Swadhisthana Chakra:
- Translation: Her Favorite Standing Place
- Bija Mantra: VAM
- Color: Orange
- Element: Water
- Sense: Taste/Tongue
- Organs: Testicles/Prostate/Ovaries/Womb
- Spine: Sacrum
- Outer Body: Below Navel/Hips/Pelvis
- Asana: Forward Bends/Hip Openers
- Key Word: Creativity
- Relationship: Romantic, Sexual, Creative, Business Partners
We can purify our creative and sexual relationships by letting go of anger, blame and resentment. To do this, we must see that the way others treat us is coming from how we have treated others in our past. Only then we will develop the humility we need to become larger than the victim mentality that keeps us in a constrictive, negative identity of smallness. Forward bending gives us the opportunity to move into our past for reflection and healing through the letting go of resentful feelings we may be holding against past sexual or creative partners. In regards to art, inspiration for sacred art comes from the Divine Muse, the Goddess Saraswati. If you wish to co-create with the Divine, take every opportunity to direct the spotlight toward the Divine and away from “your” accomplishments and small personality.

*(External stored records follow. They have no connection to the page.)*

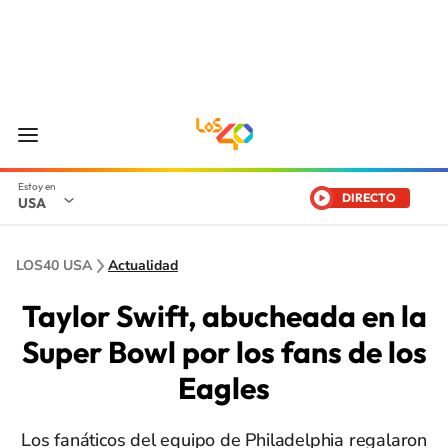
DIRECTO
USA
LOS40 USA
Actualidad
Taylor Swift, abucheada en la
Super Bowl por los fans de los
Eagles
Los fanáticos del equipo de Philadelphia regalaron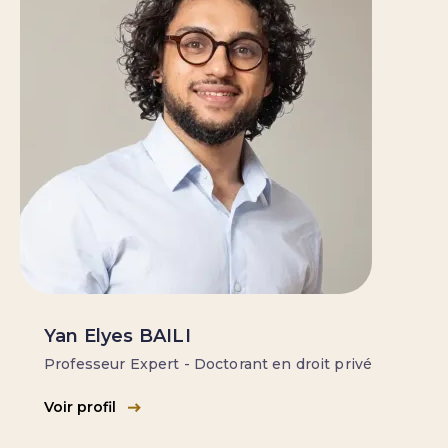
Yan Elyes BAILI
Professeur Expert - Doctorant en droit privé
Voir profil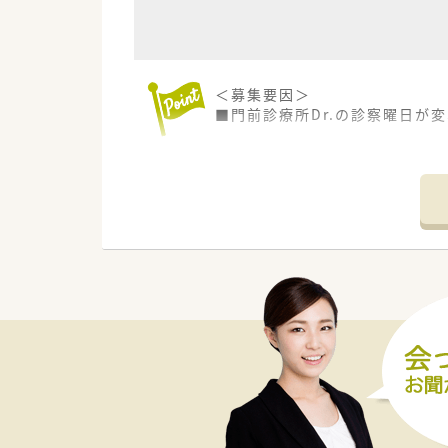
＜募集要因＞
■門前診療所Dr.の診察曜日が
＜こんな薬局です＞
■複数科目応需の診療所門前の
■内科・循環器科・整形外科をメ
■処方箋は1日50枚程度で、正
■分包機はユヤマのユニバーサ
＜働き方＞
➀火金 9：00～16：00
②金 9：00～16：00
③火金 9：00～13：00
上記3タイプの働き方が相談可能
Wワークも可能です。
＜業務内容＞
■調剤・監査・投薬の店舗内業務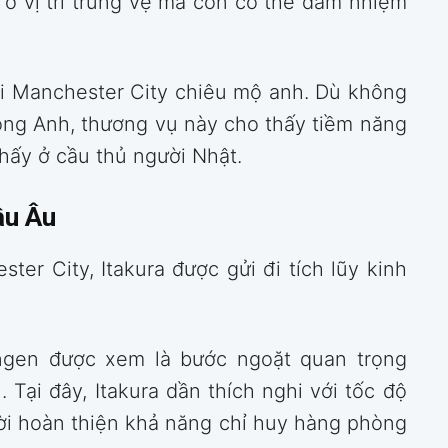
t ở vị trí trung vệ mà còn có thể đảm nhiệm
hi Manchester City chiêu mộ anh. Dù không
bóng Anh, thương vụ này cho thấy tiềm năng
hấy ở cầu thủ người Nhật.
âu Âu
er City, Itakura được gửi đi tích lũy kinh
ngen được xem là bước ngoặt quan trọng
. Tại đây, Itakura dần thích nghi với tốc độ
ời hoàn thiện khả năng chỉ huy hàng phòng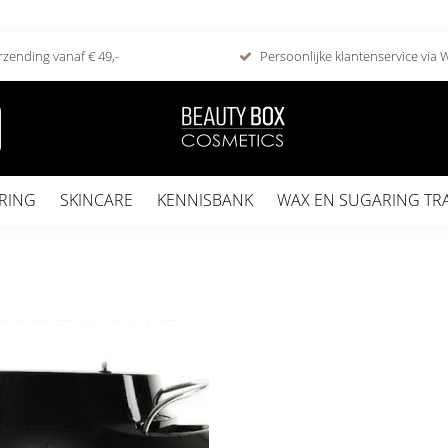
rzending vanaf € 49,-
Persoonlijke klantenservice via
RING
SKINCARE
KENNISBANK
WAX EN SUGARING TR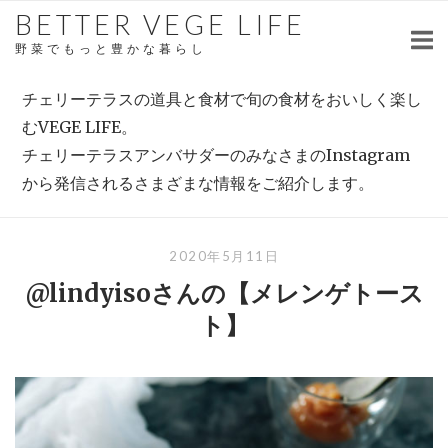
Skip
BETTER VEGE LIFE
to
野菜でもっと豊かな暮らし
content
チェリーテラスの道具と食材で旬の食材をおいしく楽し
むVEGE LIFE。
チェリーテラスアンバサダーのみなさまのInstagram
から発信されるさまざまな情報をご紹介します。
2020年5月11日
@lindyisoさんの【メレンゲトース
ト】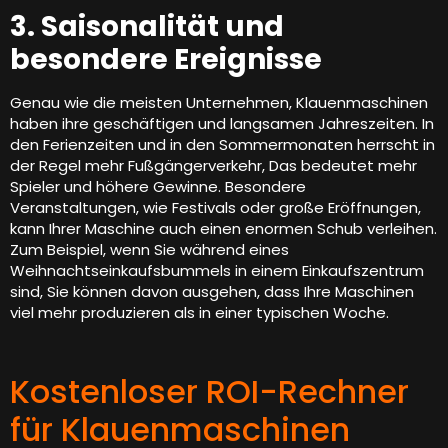
3. Saisonalität und
besondere Ereignisse
Genau wie die meisten Unternehmen, Klauenmaschinen
haben ihre geschäftigen und langsamen Jahreszeiten. In
den Ferienzeiten und in den Sommermonaten herrscht in
der Regel mehr Fußgängerverkehr, Das bedeutet mehr
Spieler und höhere Gewinne. Besondere
Veranstaltungen, wie Festivals oder große Eröffnungen,
kann Ihrer Maschine auch einen enormen Schub verleihen.
Zum Beispiel, wenn Sie während eines
Weihnachtseinkaufsbummels in einem Einkaufszentrum
sind, Sie können davon ausgehen, dass Ihre Maschinen
viel mehr produzieren als in einer typischen Woche.
Kostenloser ROI-Rechner
für Klauenmaschinen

Spiritual Exercise: While assuming various forward bending poses (e.g., paschimottanasana, janu sirsasana, baddha konasana, etc.*), go to the Karmic root of the imbalance and disconnect associated with this level of perception. To do this, focus on a person in your life with whom you have had a romantic, sexual or creative partnership of any kind, and where you feel there are unresolved issues. On the inhalation silently say, “Blessings, thankfulness and love to ___” and on the exhalation say the name of that being silently or out loud. Progress into a deeper contemplation and karmic purification incorporating breath and sound by chanting the Bija mantra, VAM, silently on the inhale and exhale, or out loud on the exhale while remaining steady in the asana.

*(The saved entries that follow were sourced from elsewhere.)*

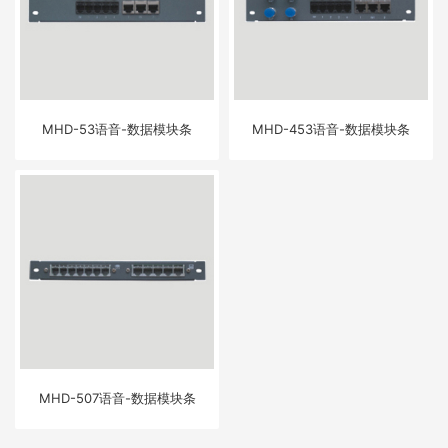
MHD-53语音-数据模块条
MHD-453语音-数据模块条
MHD-507语音-数据模块条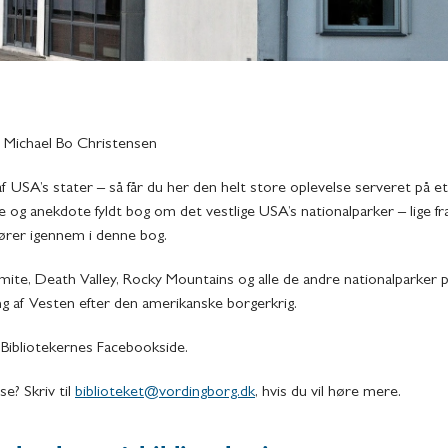
 Michael Bo Christensen
 USA’s stater – så får du her den helt store oplevelse serveret på et 
 og anekdote fyldt bog om det vestlige USA’s nationalparker – lige fr
kører igennem i denne bog.
te, Death Valley, Rocky Mountains og alle de andre nationalparker på
g af Vesten efter den amerikanske borgerkrig.
 Bibliotekernes Facebookside.
se? Skriv til
biblioteket@vordingborg.dk
, hvis du vil høre mere.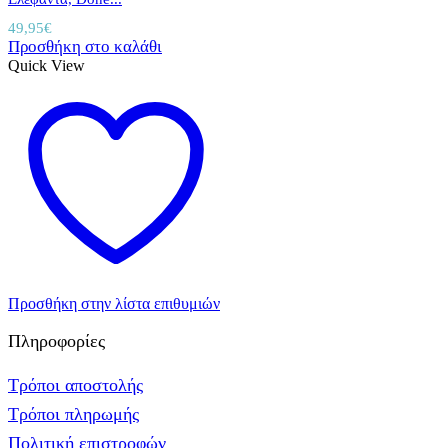
49,95
€
Προσθήκη στο καλάθι
Quick View
Προσθήκη στην λίστα επιθυμιών
Πληροφορίες
Τρόποι αποστολής
Τρόποι πληρωμής
Πολιτική επιστροφών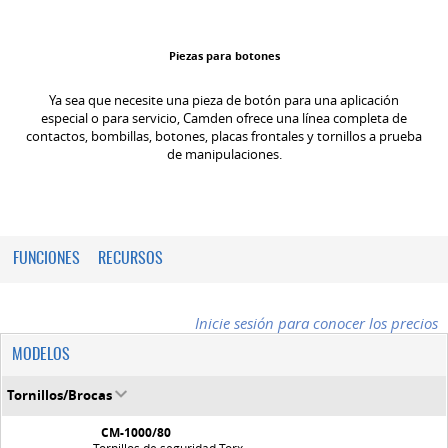
Piezas para botones
Ya sea que necesite una pieza de botón para una aplicación
especial o para servicio, Camden ofrece una línea completa de
contactos, bombillas, botones, placas frontales y tornillos a prueba
de manipulaciones.
FUNCIONES
RECURSOS
Inicie sesión para conocer los precios
MODELOS
Tornillos/Brocas
CM-1000/80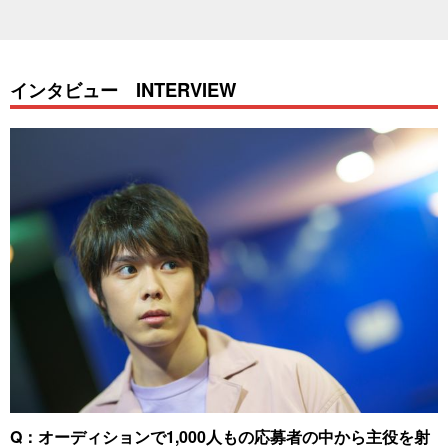
インタビュー INTERVIEW
Q：オーディションで1,000人もの応募者の中から主役を射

Svadhistana Chakra – The Seat of Creativity
Some believe being creative is doing something that has not been done before. Some believe being creative is expressing that which is the individual self. Some believe being creative is being able to change the way things are. Then there are others who believe being creative comes naturally and effortlessly, from being conscious and from being compassionate.
The more conscious we become of where our energy is, through the practice of asana and meditation, the more we work to move our energy upwards. The more we move our energy upwards by honoring the relationships in our lives, the more we discover that which is honorable, noble, vast, infinite, unconditional, and compassionate in us.
In honoring the relationships in our lives, we can’t help but act from that place in us which is vast, noble, infinite, and compassionate. Once we are unconditional in our relationship with others, what wouldn’t we do for another? What sweet, precious, holy thing would we not do or create for another?
Patanjali in the Yoga Sutras tells us (YS III:55), as the yogi’s consciousness awakens, he or she becomes conscious of the needs of all beings. Taking clear action towards their needs, the yogi then reaches the light of the soul. All actions that flow from consciousness and compassion inevitably come to be poetic, graceful, harmonious, monumental, colorful, and innovative. All actions inevitably and effortlessly come to be creative.
– Sharon Gannon
* For a more complete list of forward bending asanas, see Appendix I, page 247, of the Jivamukti Yoga book.